La situazione si sta dunque incartando: Putin esige che l’occidente non allarghi ulteriormente la propria sfera d’influenza e anzi in un qualche modo vorrebbe che i paesi già appartenenti al vecchio Patto di Varsavia non transitati in questi 30 anni a quello Atlantico tornassero sotto l’orbita di Mosca. L’occidente non può da parte sua tollerare in alcun modo il concetto secondo il quale una nazione libera non potrebbe decidere autonomamente le sue alleanze.
Così il Consiglio NATO – Russia della settimana scorsa non ha prodotto nulla, se non una recrudescenza dei toni bellicosi, fortunatamente solo verbali. Resta però la presenza massima di soldati e armamenti sul confine ucraino, che Stoltenberg ha una volta di più denunciato specificando però che, non essendo l’Ucraina membro del Patto Atlantico, per essa non è applicabile il famoso articolo 5 e quindi di fronte al precipitare degli eventi (ovvero la possibile invasione da parte russa) le sanzioni sarebbero sì durissime ma non vi sarebbe una risposta militare.

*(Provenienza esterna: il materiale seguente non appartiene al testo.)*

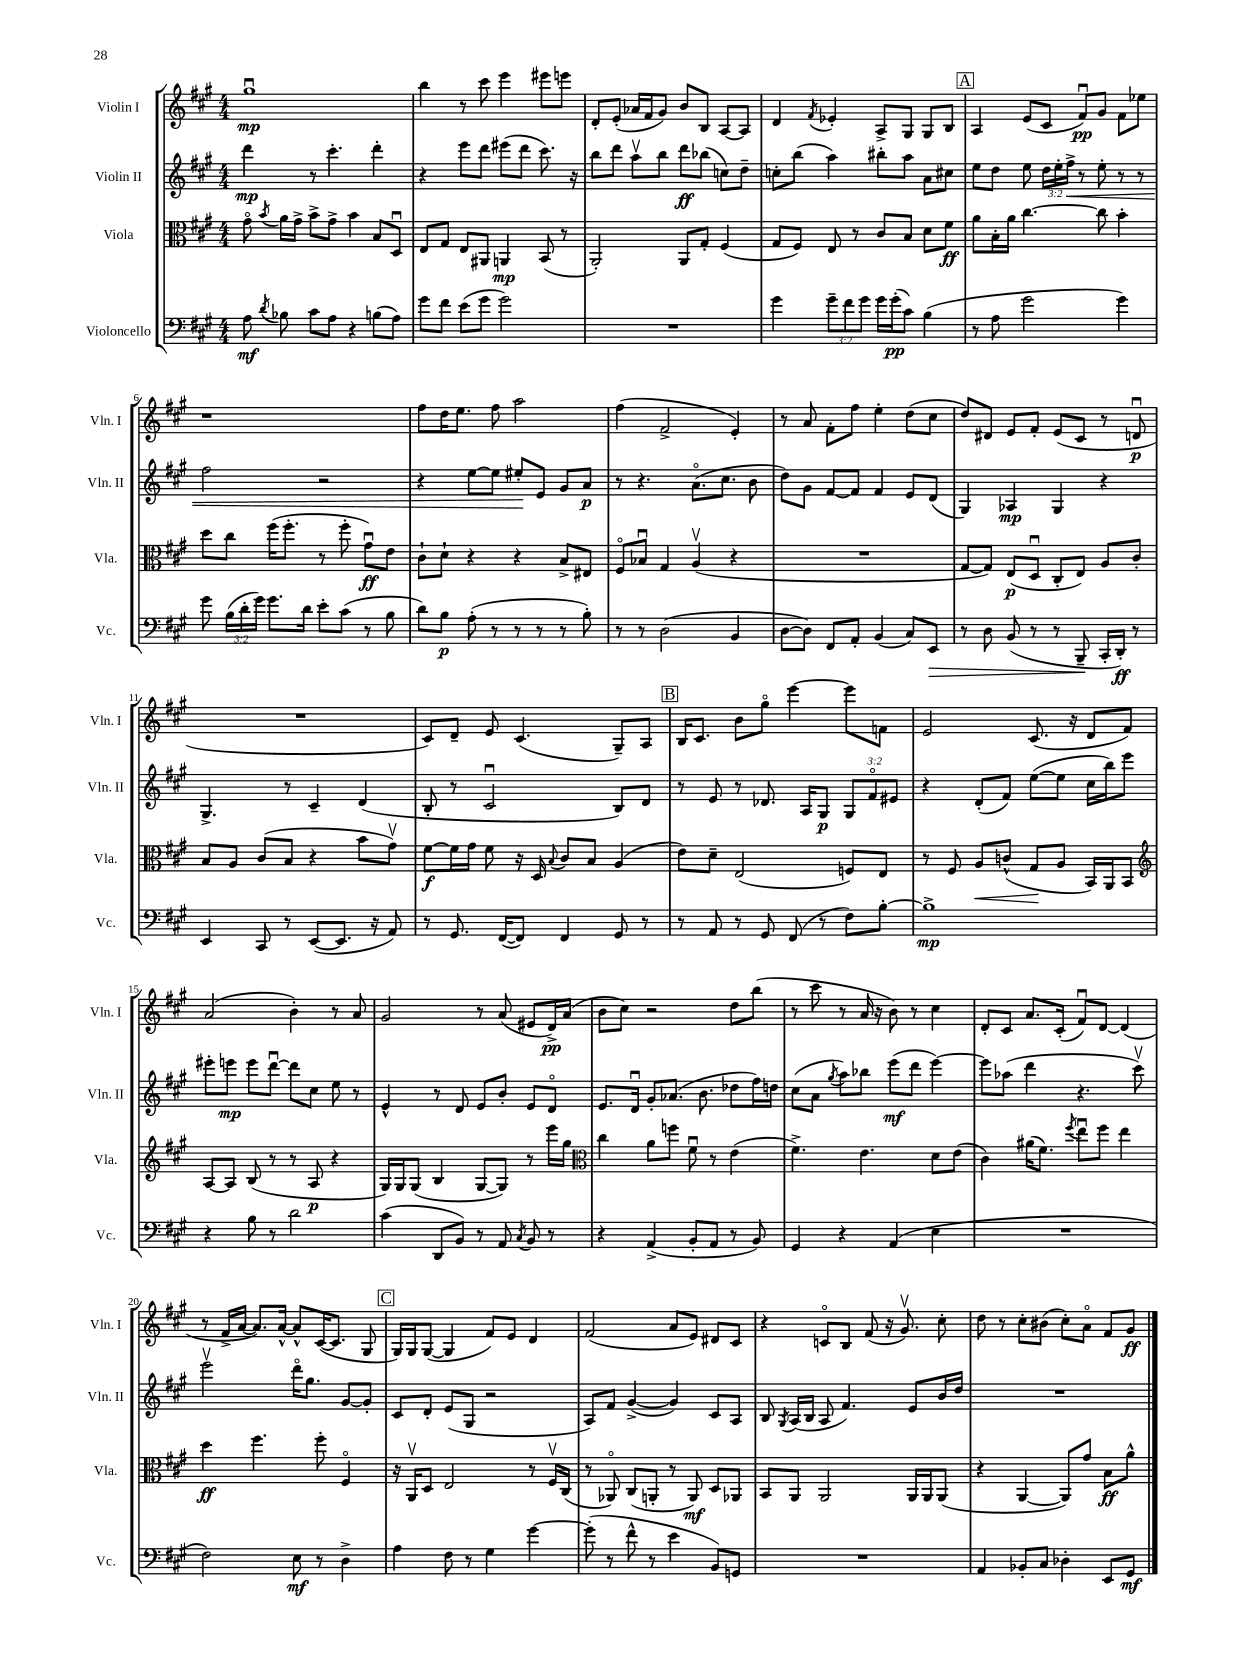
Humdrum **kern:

Putin non vuole invadere l’Ucraina, e neppure i Paesi baltici (anche se lo farebbe volentieri, potendo). Vuole però mettere in chiaro che oltre dove è già arrivata la NATO non può estendersi. Questa è la linea rossa. Invalicabile. Un punto che è divenuto quasi un’ossessione per l’uomo del Cremlino. Coerente peraltro con quanto da lui sempre pensato, e cioè che il crollo dell’Unione Sovietica sia stato un evento catastrofico per la Russia. Una Russia che ora deve riprendere un suo spazio nel mondo. Nel continente europeo. Ma pure nel Mediterraneo (come si è visto con gli interventi operati in Siria e in Libia). E senz’altro anche a oriente, in quella vastissima regione un tempo appartenenti all’URSS e oggi divisa in tanti, troppi Stati. Dei quali il Kazakistan è il più importante, per dimensioni, per ricchezze del sottosuolo, per posizionamento geografico avendo migliaia di chilometri di confine con la Cina.
Forse non è – come in molti sostengono – la visione di una rinnovata presenza imperiale, ma di certo si tratta di una visione e di un’ambizione lucide: Mosca nuovamente grande protagonista sulla sua scena globale. Americani ed europei dovranno tenerne conto; è come se Putin li avvertisse, dicendo loro “occhio, non c’è solo la Cina. Ci siamo pure noi”.